Complex lymphatic anomalies, which include a variety of diagnoses: lymphangiectasia, Central Conducting Lymphatic Anomaly (CCLA), Generalized Lymphatic Anomaly (GLA), Kaposiform Lymphangiomatosis (KLA), and Gorham Stout Disease (GSD), are chronically debilitating and often life-threatening diseases. Unfortunately, for most patients, physicians can offer only palliative care that requires multiple outpatient visits and hospital admissions. The absence of data on the molecular etiology, and lack of understanding of the underlying molecular mechanisms in lymphatic anomalies have greatly hampered further research and precision medicine focused clinical trials. Our long-term goal is to identify efficacious therapies for complex lymphatic anomalies. The objective of this application is to uncover novel disease-causing genes/mutations and use in vitro and in vivo models established in our previous studies to determine optimal treatment strategies. Our preliminary studies have revealed multiple genes converging on the Mitogen-Activated Protein Kinase (MAPK) signaling pathway and modeling mutations in cellular and zebrafish systems have recapitulated the essential morphological features seen in the lymphatic anomaly patients. We have found that a handful of MEK/ERK inhibitors showed the biochemistry and morphological reversal of the effects of mutations in RASopathy genes. This proposal will test the hypothesis that sequencing of highly informative patients referred by an integrated multidisciplinary lymphatic anomalies clinic will unveil novel RASopathy genes and mutations, and these can be rapidly interrogated through our established cellular and zebrafish models to further investigate the mutation phenotype spectrum effect and correlating molecular biomarkers.
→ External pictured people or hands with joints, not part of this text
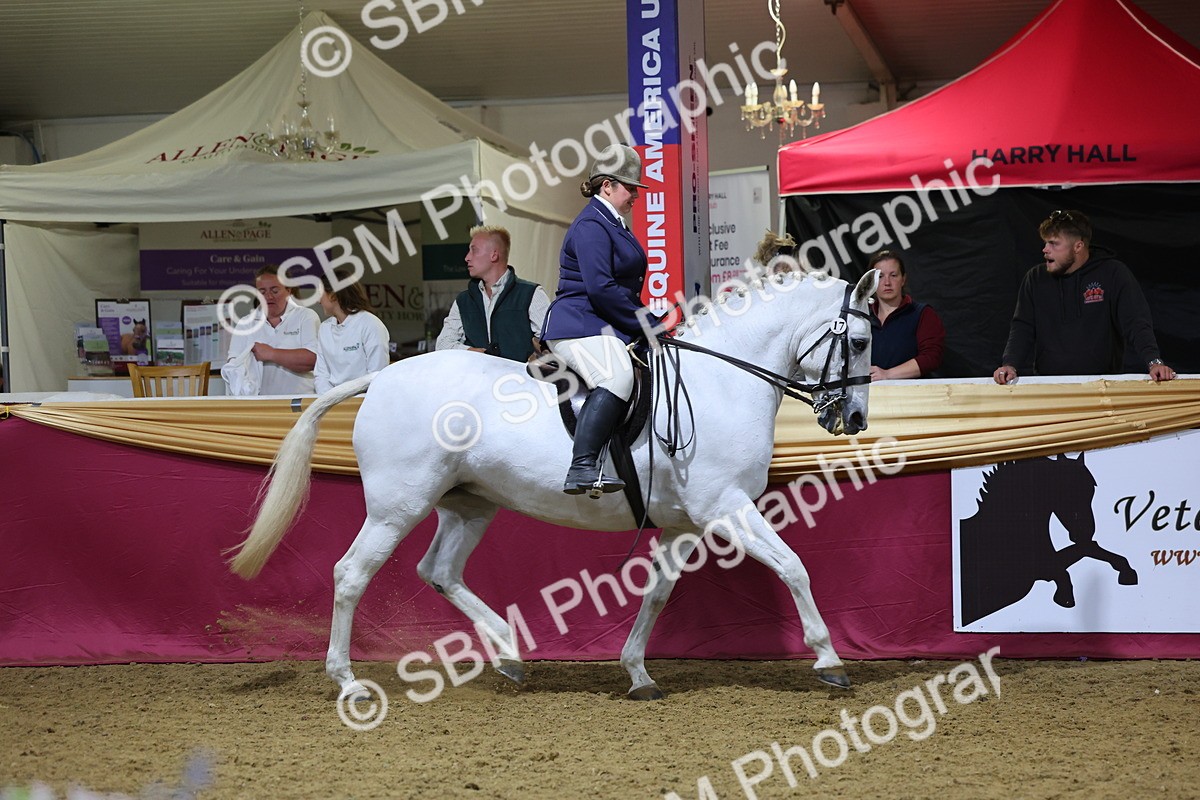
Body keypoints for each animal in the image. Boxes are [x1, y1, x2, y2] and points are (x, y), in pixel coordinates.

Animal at [229, 267, 880, 702]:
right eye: (861, 340)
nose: (853, 420)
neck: (723, 379)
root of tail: (383, 376)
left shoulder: (685, 524)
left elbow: (657, 594)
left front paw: (638, 672)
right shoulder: (728, 507)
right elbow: (794, 566)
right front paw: (830, 660)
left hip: (469, 505)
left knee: (440, 571)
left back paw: (511, 655)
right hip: (396, 507)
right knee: (351, 574)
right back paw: (348, 682)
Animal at [958, 452, 1138, 626]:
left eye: (1091, 489)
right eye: (1064, 487)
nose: (1085, 533)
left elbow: (1088, 549)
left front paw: (1127, 572)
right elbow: (1063, 572)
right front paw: (1065, 597)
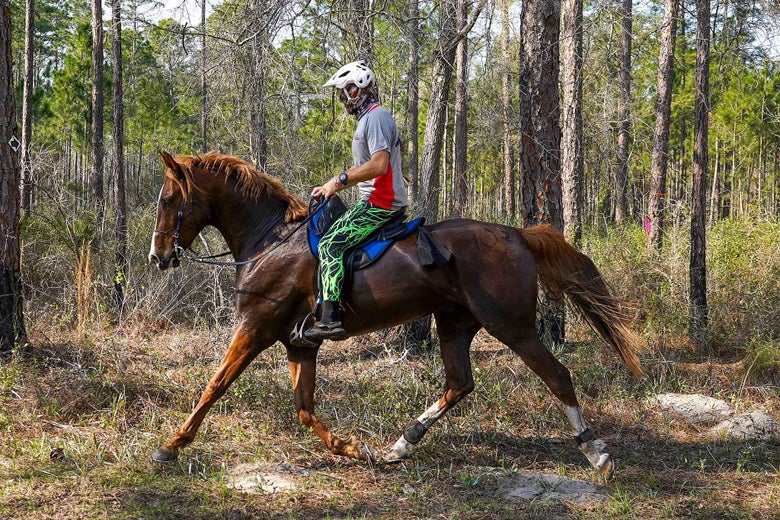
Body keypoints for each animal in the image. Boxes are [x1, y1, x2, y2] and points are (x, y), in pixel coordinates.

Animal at [148, 151, 644, 479]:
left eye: (169, 200)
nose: (158, 257)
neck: (271, 241)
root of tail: (518, 234)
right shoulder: (298, 343)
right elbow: (305, 409)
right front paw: (352, 448)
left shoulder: (255, 328)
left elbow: (214, 386)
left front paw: (171, 445)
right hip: (454, 324)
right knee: (459, 383)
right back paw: (400, 445)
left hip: (512, 326)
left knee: (557, 375)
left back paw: (596, 455)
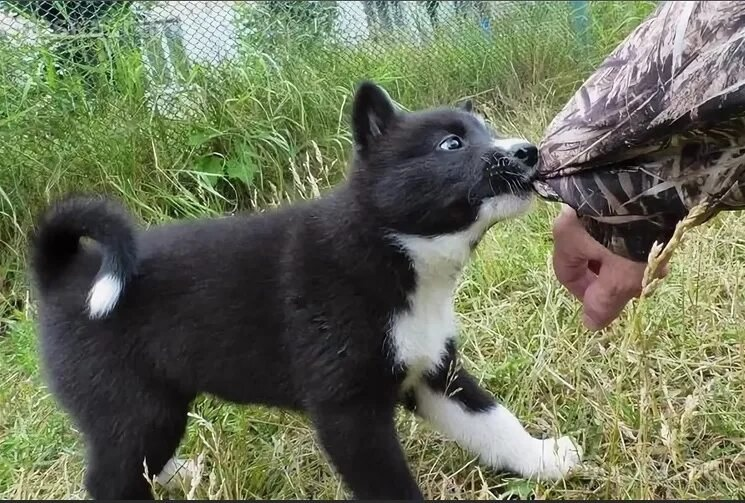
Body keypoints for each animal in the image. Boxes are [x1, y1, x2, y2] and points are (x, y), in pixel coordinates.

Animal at [29, 81, 580, 500]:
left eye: (487, 132)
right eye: (452, 144)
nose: (528, 151)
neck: (390, 251)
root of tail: (64, 272)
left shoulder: (433, 373)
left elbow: (493, 422)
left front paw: (544, 458)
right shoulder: (348, 413)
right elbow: (390, 485)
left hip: (159, 402)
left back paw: (178, 475)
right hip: (133, 405)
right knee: (111, 478)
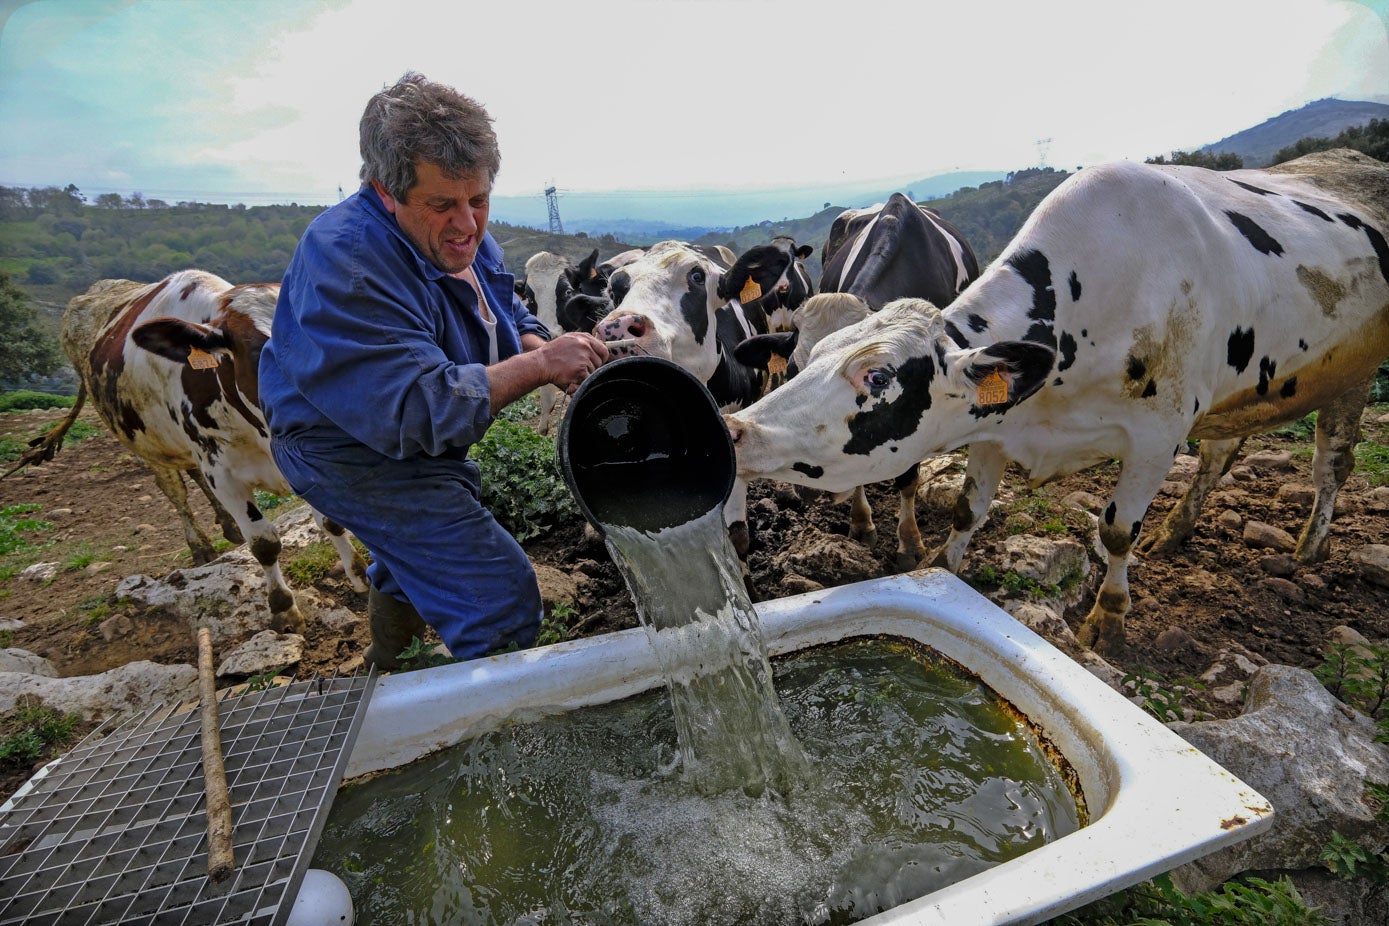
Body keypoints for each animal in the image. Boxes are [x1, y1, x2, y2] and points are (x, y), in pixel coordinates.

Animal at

The specific aims of this proposal are to: 1) Discover additional RASopathy genes and mutations through exome sequencing of patients with complex lymphatic anomalies; 2) Delineate the molecular mechanisms of newly identified genes and mutations in cellular and zebrafish models; and 3) Leverage novel disease models for therapeutic rescue to explore potential future therapeutic targets for human disease. The results from these experiments will have a significant impact on the field because they will answer fundamental questions regarding the genetic etiology, molecular mechanisms, and treatment options, and most importantly, provide validated pre-clinical data for molecularly implemented precision-based therapies for clinical trials. This knowledge will significantly advance our understanding of different types of lymphatic anomalies.
We recently described a mutation in serine/threonine-protein kinase A-Raf (ARAF), which has led to a precise treatment for a CHOP patient with severe central conducting lymphatic anomaly. The purpose of this project is to uncover novel disease-causing genes/mutations and use in vitro and in vivo models to provide validated data for molecularly guided precision-based therapies for clinical trials on lymphatic anomaly. The proposed research is relevant to public health because it will facilitate clinical trial readiness through understanding of the molecular etiology and underlying molecular mechanisms of complex lymphatic anomalies.